- Exercices -
1. Relevez toutes les personnes désignées par leur nom dans le texte sur l'histoire des antivax.
2. Poursuivez le texte sur l'histoire des antivax après sa dernière phrase.

- Texte d'étude -
################

Seule arme véritablement efficace pour lutter contre l'épidémie de Covid-19, le vaccin ne compte pourtant pas que des supporters. Il est aujourd'hui impossible d’ignorer le phénomène anti-vaccin. Pourtant, loin d’être une nouveauté, il serait aussi vieux que la vaccination elle-même. Voici l'histoire des "antivax".

 

La "variolisation", ancêtre du vaccin

Au début du XVIIIe siècle, époque où sévissent les épidémies de variole, le vaccin n'existe pas encore mais une technique commence à se faire connaître. Rapportée de l'Empire ottoman par une Anglaise, elle permettrait de développer des anticorps. "C'est la 'variolisation', c’est-à-dire le fait de se faire injecter volontairement une variole peu virulente pour développer une résistance immunitaire", explique Antoine Houlou-Garcia, historien des sciences et co-auteur du Théorème d'hypocrite aux éditions Albin Michel.

Mais cette découverte s’accompagne de débats virulents, notamment en France, poursuit-il : "Des gens comme d’Alembert, encyclopédiste, vont être très opposés à la 'variolisation' alors que Voltaire, par exemple, va être beaucoup plus favorable à cette technique médicale."

################

- Documents fournis -

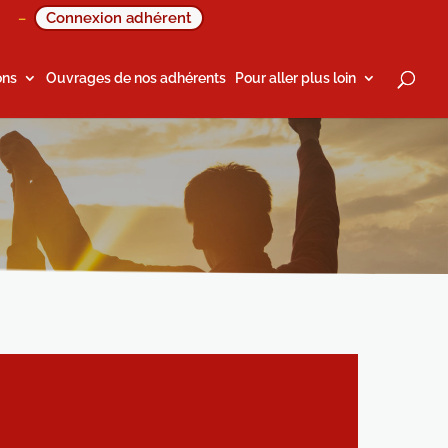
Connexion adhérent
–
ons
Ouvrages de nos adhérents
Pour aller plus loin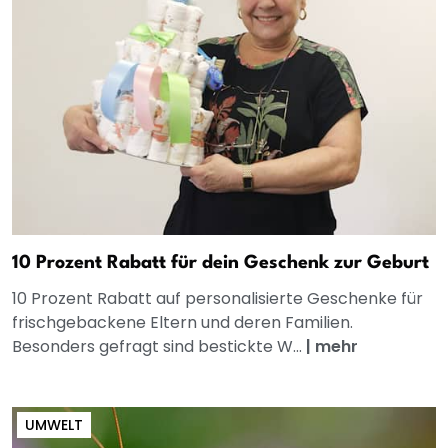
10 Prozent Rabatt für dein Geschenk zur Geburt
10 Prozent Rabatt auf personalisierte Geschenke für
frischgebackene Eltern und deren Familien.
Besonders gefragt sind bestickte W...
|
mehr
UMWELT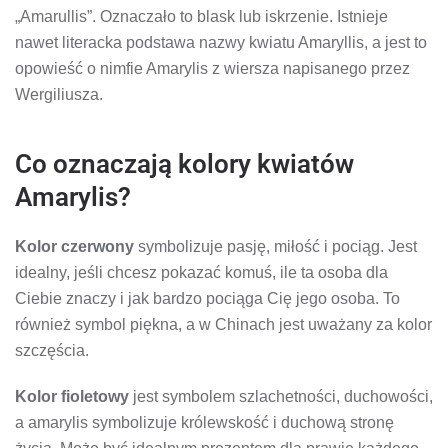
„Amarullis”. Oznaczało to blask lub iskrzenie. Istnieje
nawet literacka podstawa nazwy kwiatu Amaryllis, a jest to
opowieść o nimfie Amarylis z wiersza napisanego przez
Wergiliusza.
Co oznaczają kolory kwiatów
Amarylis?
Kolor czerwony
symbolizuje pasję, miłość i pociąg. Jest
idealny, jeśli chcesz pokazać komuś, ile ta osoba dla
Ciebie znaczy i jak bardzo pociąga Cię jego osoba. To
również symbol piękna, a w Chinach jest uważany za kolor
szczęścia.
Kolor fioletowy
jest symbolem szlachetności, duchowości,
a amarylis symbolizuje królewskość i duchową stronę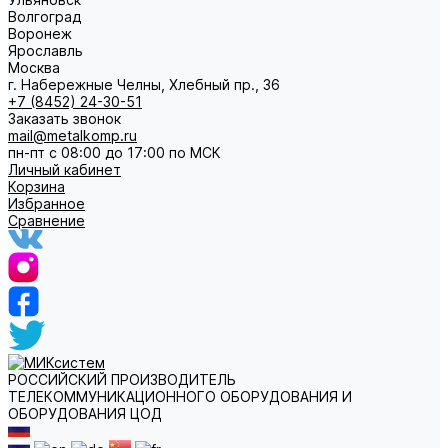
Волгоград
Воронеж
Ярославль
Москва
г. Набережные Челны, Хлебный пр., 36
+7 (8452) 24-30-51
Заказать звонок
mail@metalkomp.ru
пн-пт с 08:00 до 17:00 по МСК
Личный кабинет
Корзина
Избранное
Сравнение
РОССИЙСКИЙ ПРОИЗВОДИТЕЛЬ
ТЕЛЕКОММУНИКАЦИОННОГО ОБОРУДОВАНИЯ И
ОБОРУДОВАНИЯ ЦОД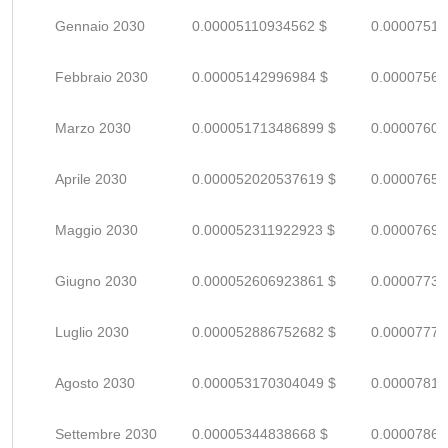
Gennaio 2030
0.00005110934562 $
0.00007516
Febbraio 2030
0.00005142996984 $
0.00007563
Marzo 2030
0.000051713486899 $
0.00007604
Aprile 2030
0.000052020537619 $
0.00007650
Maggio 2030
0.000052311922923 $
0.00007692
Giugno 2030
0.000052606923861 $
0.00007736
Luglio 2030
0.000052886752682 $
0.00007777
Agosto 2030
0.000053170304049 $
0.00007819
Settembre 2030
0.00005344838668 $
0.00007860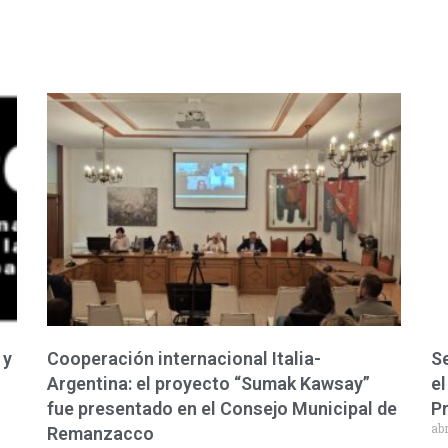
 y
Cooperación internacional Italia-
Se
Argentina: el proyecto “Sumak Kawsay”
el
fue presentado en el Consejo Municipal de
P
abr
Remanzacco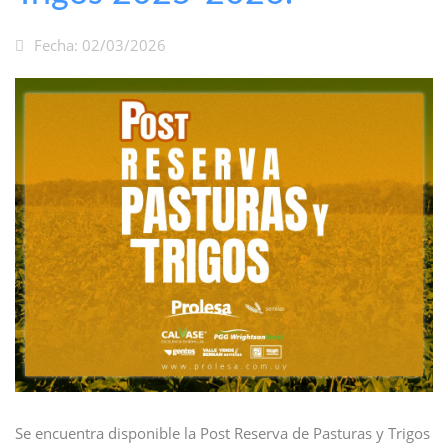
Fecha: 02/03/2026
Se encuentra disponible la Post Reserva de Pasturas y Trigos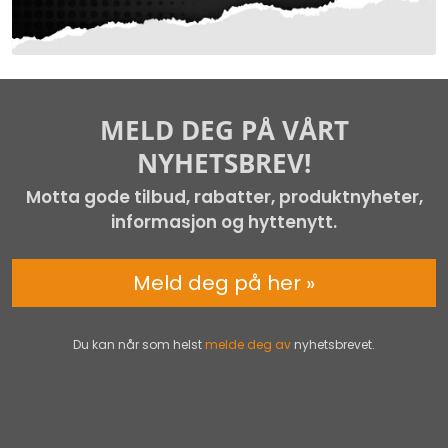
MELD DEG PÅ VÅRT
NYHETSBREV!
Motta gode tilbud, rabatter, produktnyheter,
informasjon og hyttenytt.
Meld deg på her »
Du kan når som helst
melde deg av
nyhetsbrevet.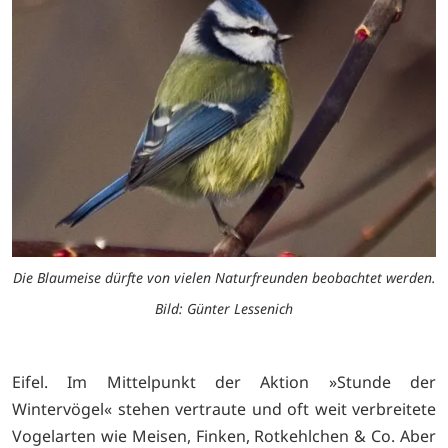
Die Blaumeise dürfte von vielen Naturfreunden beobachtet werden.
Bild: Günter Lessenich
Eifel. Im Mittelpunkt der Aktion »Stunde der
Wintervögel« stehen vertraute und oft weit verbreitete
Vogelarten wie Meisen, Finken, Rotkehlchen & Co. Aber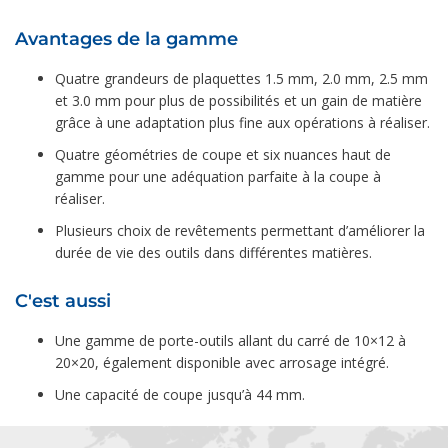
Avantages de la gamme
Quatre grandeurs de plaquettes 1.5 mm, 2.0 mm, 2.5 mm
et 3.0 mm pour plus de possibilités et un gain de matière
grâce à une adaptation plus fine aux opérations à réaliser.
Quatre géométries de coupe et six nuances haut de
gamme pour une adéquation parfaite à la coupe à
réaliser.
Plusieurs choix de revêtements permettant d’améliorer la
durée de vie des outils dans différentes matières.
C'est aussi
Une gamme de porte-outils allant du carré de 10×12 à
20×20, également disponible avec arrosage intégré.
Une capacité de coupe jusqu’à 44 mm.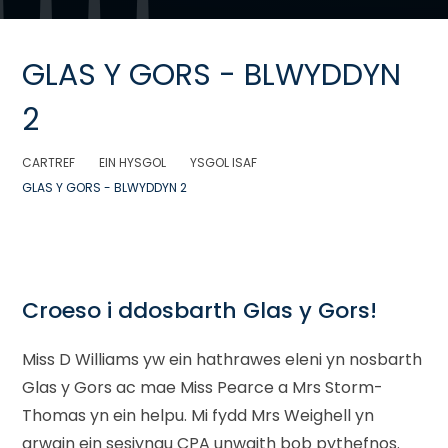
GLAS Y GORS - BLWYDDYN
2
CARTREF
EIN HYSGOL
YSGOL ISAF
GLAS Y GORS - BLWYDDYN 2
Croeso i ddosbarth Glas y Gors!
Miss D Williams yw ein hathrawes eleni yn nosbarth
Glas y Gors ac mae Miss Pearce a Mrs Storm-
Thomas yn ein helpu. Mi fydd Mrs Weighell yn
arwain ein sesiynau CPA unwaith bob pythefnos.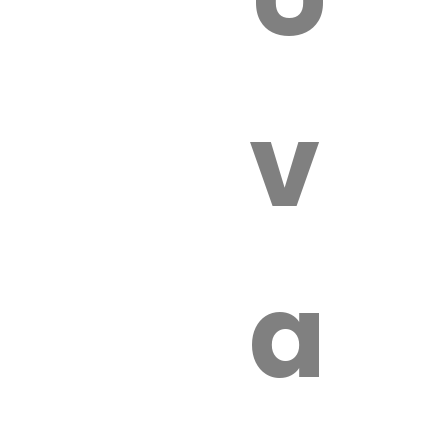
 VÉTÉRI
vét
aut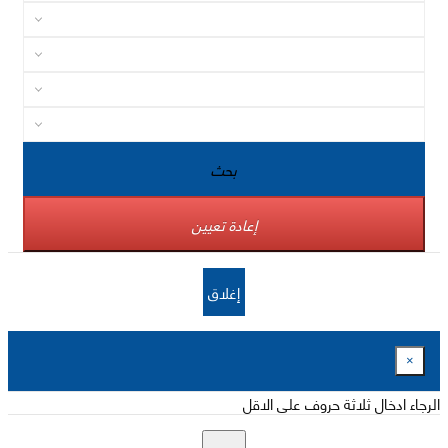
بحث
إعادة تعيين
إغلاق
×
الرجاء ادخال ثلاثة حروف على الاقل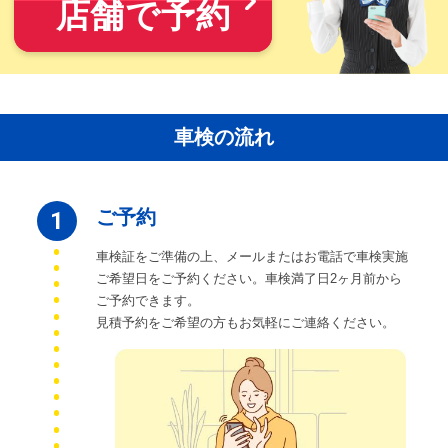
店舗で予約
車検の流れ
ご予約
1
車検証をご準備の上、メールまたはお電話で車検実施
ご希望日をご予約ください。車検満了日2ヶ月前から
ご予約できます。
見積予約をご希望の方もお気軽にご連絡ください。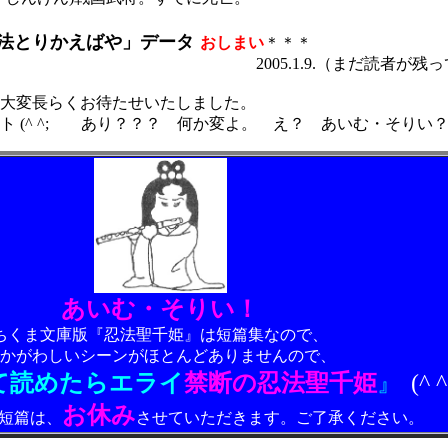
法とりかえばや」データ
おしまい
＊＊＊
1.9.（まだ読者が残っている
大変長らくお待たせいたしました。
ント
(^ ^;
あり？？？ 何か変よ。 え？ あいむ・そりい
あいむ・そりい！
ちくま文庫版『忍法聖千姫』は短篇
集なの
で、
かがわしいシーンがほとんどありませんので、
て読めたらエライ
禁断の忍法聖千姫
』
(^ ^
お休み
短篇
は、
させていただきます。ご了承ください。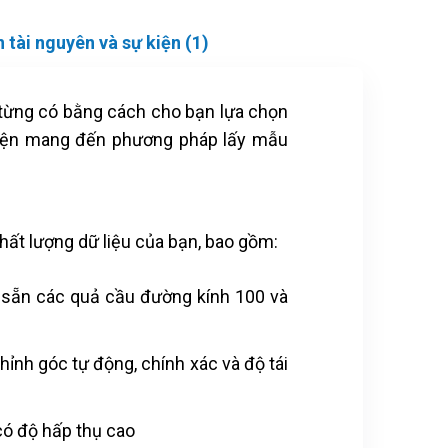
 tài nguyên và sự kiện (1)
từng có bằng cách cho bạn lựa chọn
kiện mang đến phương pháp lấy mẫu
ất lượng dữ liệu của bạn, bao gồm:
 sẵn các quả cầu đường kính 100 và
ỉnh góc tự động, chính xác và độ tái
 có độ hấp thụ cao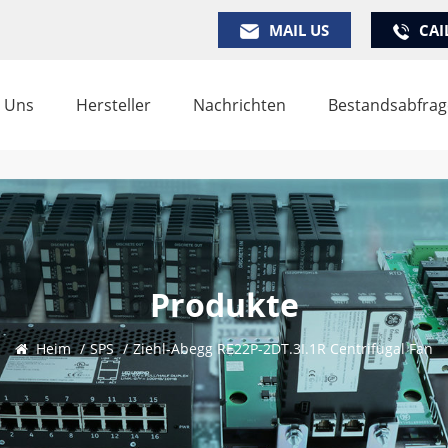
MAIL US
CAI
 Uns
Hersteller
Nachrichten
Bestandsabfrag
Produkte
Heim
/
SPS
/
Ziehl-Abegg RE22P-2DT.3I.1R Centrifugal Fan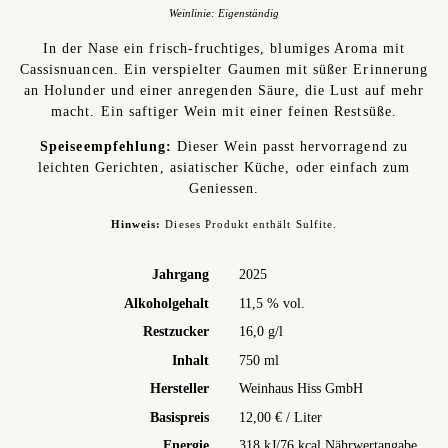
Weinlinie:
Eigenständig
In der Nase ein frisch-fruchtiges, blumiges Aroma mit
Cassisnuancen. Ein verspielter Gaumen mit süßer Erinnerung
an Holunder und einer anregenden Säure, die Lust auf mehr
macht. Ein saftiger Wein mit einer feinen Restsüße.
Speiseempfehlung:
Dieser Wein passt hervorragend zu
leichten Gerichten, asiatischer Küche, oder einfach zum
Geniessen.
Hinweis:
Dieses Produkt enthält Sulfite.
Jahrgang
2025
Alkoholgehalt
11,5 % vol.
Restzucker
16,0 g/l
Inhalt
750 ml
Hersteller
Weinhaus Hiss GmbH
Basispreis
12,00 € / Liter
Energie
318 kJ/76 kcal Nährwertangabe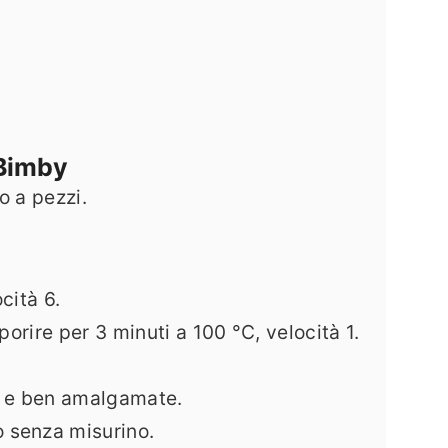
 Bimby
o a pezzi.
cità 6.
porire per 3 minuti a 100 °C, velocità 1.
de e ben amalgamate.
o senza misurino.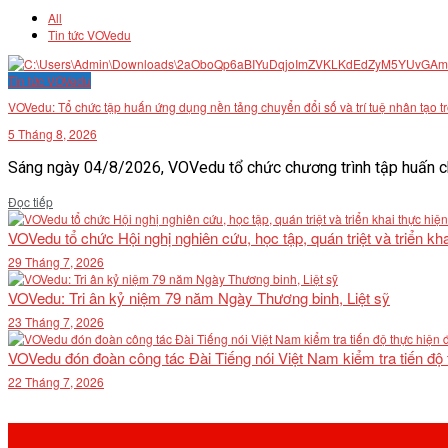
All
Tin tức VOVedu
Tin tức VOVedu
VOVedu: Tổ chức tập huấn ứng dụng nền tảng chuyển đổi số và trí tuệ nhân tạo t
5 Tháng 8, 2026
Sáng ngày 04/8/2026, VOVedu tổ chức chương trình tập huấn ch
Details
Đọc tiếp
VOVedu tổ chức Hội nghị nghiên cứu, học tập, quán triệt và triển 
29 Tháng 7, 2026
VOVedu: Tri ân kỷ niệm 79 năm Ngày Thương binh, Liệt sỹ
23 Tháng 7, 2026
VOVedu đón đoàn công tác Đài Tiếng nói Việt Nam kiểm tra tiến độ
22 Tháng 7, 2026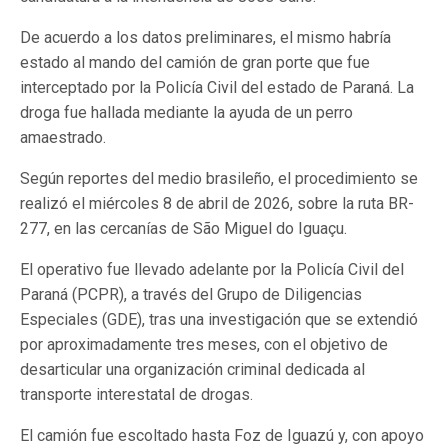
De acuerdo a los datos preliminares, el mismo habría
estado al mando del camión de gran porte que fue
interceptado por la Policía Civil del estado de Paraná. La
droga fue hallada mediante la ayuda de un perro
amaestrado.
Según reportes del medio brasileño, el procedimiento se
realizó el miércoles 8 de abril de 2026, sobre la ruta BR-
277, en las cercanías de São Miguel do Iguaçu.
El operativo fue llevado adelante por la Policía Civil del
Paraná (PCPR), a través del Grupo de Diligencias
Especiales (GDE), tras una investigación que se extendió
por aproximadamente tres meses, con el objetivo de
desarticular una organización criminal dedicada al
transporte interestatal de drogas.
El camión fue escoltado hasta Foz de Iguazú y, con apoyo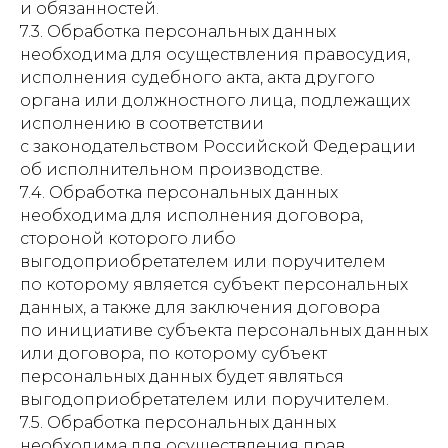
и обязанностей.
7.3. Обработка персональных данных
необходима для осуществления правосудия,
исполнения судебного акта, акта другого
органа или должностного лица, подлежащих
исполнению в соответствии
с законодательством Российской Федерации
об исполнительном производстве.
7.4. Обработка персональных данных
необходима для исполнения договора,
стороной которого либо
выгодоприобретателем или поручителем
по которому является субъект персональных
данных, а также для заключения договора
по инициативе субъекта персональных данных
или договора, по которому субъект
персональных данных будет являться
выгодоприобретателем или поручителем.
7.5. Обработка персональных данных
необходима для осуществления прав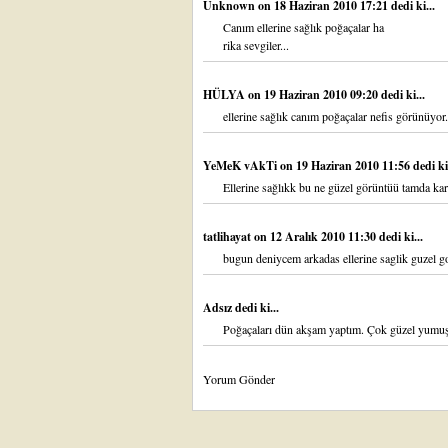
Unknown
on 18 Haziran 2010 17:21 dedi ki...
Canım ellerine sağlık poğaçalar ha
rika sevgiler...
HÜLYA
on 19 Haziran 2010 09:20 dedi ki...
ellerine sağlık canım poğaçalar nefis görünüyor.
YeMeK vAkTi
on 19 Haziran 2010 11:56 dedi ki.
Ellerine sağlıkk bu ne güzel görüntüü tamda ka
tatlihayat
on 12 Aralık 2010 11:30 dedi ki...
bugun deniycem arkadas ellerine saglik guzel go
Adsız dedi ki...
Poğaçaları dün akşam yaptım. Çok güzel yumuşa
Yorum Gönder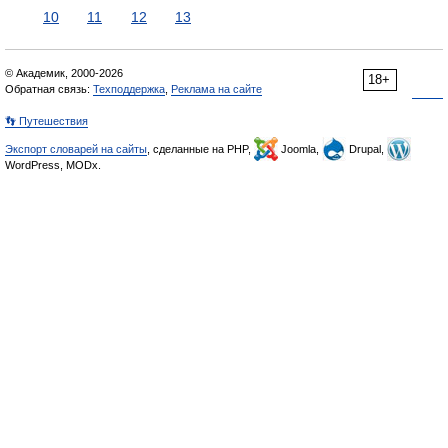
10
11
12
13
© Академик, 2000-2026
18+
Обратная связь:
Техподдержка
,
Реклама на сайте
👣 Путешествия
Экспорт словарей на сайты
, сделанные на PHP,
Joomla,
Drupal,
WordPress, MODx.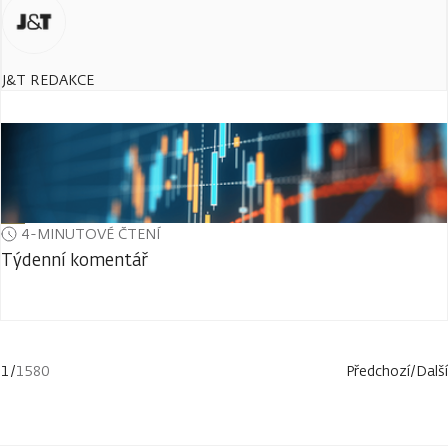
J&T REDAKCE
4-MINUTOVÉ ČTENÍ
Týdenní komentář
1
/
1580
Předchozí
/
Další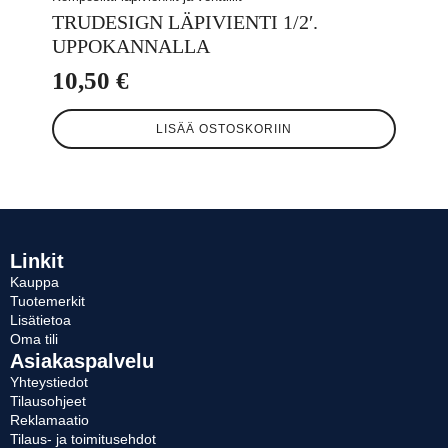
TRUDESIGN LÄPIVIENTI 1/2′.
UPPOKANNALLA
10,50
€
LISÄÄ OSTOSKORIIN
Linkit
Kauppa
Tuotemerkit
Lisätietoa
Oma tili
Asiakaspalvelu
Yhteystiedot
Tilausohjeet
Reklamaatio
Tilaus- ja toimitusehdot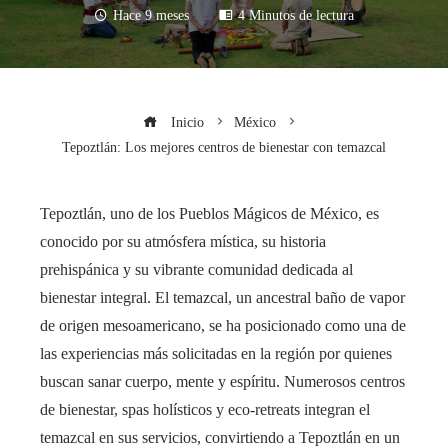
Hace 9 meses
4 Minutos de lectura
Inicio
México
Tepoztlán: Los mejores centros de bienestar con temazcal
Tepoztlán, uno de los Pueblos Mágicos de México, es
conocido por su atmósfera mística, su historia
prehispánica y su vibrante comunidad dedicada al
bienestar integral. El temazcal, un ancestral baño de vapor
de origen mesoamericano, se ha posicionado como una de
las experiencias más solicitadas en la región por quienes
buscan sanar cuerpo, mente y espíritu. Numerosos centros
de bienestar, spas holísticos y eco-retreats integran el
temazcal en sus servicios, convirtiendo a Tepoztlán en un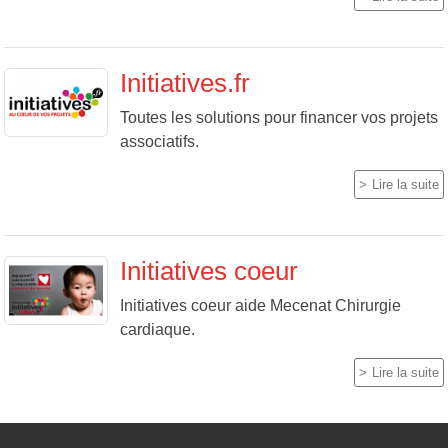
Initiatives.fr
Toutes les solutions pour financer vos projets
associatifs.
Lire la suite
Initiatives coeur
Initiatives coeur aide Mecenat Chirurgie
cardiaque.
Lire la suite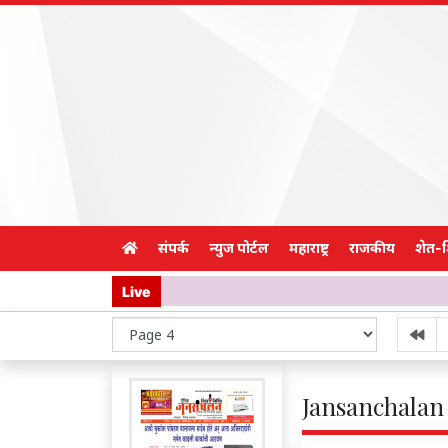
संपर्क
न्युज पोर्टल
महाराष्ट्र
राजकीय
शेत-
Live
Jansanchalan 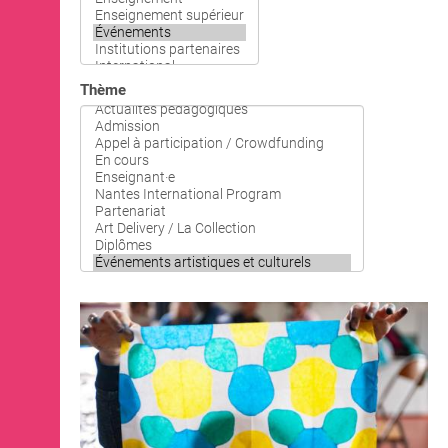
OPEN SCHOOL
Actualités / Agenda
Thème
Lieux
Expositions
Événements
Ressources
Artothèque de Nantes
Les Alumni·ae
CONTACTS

################

- Corrigés -
1. Antoine Houlou-Garcia, d'Alembert, Voltaire

2.
Les guerres mondiales changent la donne

À cette époque, contrairement à l'Angleterre, la France a plus de mal à admettre cette nouvelle manière de faire de la médecine. Lorsqu'un vaccin contre la variole est mis au point en 1796, le docteur qui l'a créé est accusé d'imposture et de cupidité par des praticiens, notamment français. Autre exemple en 1880 : le docteur Pigeon parvient à écarter la loi qui rend le vaccin obligatoire. Cette victoire entraîne même la fondation d'une Ligue internationale des anti-vaccineurs, ces derniers mettant généralement en avant l'argument financier. Enfin, le concepteur du vaccin contre la rage, Louis Pasteur, n’est pas épargné par les critiques : son institut est assimilé à une usine à virus qui fabrique des maladies.

Une prise de conscience sur vertus de la vaccination survient néanmoins lorsque la population se rend compte du nombre de vies ainsi sauvées. Le principe du vaccin est largement accepté dans les décennies qui suivent, marquées par le terrifiant bilan de 25 à 50 millions de morts de la grippe espagnole en 1918-1919. Les deux guerres mondiales participent à changer la donne : les soldats en particuliers font l’objet de larges campagnes de vaccination.

Une étude frauduleuse publiée en 1998

Mais à la fin du XXe siècle, les anti-vaccins reviennent sur le devant de la scène, avec une étude publiée en 1998 par un Anglais arguant de l’existence d’un lien entre le vaccin ROR (Rougeole-oreillons-rubéole) et l'autisme. Le sérieux de l’étude est immédiatement remis en question : "Elle est menée sur douze enfants, ce qui est très faible. Mais surtout il l'invente, dans la mesure où il recrute les enfants pour les symptômes qu'ils ont déjà", assure Antoine Houlou-Garcia. "En plus de cela, ils inventent des symptômes autistiques à certains des enfants. L'ensemble de l'étude n’est fondé sur rien."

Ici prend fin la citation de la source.